WHAT YOU HAVE TO DO :: Each record needs to be transcribed exactly.

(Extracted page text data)

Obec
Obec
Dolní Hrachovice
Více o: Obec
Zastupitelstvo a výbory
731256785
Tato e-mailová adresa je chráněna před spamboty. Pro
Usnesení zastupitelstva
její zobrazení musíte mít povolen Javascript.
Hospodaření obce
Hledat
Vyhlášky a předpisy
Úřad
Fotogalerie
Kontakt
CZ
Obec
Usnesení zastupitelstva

EXERCISE OUTPUT ::
Obec
Obec
Dolní Hrachovice
Více o: Obec
Zastupitelstvo a výbory
731256785
Tato e-mailová adresa je chráněna před spamboty. Pro
Usnesení zastupitelstva
její zobrazení musíte mít povolen Javascript.
Hospodaření obce
Hledat
Vyhlášky a předpisy
Úřad
Fotogalerie
Kontakt
CZ
Obec
Usnesení zastupitelstva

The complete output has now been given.